Well, thank you Apple! As if the delay of Leopard due to some phone was not enough. :-/

One would hope that after Java went open source, it would be easier for Apple to integrate it into MacOS without any big delays. But apparently that's not the case.

Apple probably needs JDK6 as a feature of Leopard so that they can claim that Leopard has 300 new features. Without JDK6 the number would be 299 which doesn't look good in marketing presentations.

Sunday, June 10, 2007 Aqua Development Snapshot - First Impressions and Comparison with NeoOffice

I came across the news that the first OOo Aqua build was released. This is still an early alpha and as my brief testing proved it's not suitable for any kind of production use.

First impressions are good though. OOo Aqua looks a lot like NeoOffice. There is still of lot of areas where OOo Aqua is lacking behind, but the improvement from the X11 based OOo are definitely noticeable.

OOo Aqua


The application is much faster than the X11 version and feels more like a Mac application than X11 application. If any of you tried running OOo via X11 on a Mac you know what a pain it is :-/.

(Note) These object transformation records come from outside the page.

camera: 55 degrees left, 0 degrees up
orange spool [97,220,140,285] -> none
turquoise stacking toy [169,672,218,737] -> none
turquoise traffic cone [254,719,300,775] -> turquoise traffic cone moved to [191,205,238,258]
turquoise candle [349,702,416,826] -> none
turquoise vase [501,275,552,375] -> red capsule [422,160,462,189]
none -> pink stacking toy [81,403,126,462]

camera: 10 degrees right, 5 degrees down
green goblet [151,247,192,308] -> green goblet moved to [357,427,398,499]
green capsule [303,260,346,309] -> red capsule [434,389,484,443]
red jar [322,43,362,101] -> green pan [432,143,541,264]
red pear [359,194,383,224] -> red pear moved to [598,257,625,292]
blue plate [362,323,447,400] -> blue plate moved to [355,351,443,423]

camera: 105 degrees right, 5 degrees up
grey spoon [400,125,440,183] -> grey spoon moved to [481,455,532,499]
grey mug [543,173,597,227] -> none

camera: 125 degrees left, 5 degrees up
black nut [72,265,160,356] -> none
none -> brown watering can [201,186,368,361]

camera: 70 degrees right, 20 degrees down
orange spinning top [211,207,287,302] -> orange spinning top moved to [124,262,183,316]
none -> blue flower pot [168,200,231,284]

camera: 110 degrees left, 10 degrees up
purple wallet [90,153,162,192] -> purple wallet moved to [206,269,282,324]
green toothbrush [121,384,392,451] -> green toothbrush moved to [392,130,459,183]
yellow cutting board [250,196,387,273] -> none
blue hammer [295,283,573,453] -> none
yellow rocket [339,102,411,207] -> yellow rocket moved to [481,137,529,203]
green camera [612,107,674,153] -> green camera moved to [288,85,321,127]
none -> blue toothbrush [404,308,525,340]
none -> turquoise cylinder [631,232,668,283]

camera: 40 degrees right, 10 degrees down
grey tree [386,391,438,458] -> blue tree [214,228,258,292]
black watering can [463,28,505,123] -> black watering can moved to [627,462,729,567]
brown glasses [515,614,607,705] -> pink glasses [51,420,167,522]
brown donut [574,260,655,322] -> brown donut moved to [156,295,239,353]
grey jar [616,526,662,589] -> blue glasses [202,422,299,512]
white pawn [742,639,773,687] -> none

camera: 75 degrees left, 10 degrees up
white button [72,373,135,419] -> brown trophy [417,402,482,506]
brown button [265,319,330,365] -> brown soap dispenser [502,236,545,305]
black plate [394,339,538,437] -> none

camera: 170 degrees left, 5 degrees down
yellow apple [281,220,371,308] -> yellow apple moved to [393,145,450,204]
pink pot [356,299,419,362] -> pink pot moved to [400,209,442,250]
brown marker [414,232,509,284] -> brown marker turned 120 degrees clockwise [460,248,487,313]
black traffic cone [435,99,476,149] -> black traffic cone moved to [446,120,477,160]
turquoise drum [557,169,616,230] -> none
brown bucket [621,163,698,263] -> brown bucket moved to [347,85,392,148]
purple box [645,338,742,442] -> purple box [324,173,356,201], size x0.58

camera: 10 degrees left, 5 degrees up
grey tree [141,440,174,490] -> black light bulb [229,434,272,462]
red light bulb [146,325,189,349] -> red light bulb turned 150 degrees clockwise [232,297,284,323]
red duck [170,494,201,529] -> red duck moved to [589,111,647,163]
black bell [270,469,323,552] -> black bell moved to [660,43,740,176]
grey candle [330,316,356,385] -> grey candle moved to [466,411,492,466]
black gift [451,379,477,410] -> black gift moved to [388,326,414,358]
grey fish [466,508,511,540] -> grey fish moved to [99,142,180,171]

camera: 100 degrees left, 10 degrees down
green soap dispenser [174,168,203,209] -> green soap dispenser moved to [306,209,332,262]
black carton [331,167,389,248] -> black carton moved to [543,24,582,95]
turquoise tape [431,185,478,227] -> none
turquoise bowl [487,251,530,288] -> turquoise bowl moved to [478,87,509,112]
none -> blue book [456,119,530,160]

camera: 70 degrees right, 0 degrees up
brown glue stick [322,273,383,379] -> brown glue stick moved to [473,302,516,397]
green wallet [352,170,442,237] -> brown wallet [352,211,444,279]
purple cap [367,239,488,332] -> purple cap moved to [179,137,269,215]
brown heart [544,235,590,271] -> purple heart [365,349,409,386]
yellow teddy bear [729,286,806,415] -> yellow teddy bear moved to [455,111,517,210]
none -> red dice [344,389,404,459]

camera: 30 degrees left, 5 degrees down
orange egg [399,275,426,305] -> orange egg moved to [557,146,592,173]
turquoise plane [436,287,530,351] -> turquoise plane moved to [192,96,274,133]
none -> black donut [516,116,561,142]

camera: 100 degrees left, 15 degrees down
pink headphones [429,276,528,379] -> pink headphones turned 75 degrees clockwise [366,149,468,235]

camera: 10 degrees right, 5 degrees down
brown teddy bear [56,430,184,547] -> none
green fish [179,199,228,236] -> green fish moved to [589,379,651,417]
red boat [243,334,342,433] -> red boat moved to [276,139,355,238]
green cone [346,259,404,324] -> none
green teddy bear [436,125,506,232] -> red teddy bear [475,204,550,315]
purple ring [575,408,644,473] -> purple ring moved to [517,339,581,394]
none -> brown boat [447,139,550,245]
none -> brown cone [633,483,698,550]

My shallow experiments showed that OOo Aqua uses only half of the memory compared to NeoOffice. If the stable release will keep this feature it will be a huge improvement and a slap in the face to NeoOffice.

Don't forget the NeoOffice numbers don't include memory used by X11

Some users claim that the alpha version of OOo Aqua is faster in certain areas than the current NeoOffice (see this in-depth review). I didn't notice a big difference between the two, except for performance in window resizing where NeoOffice is faster (but still terribly slow compared to any other Aqua application).

Overall I'm impressed about the results of only a few weeks of active development since the project announcement in the May. OOo Aqua developers keep up the good job!!!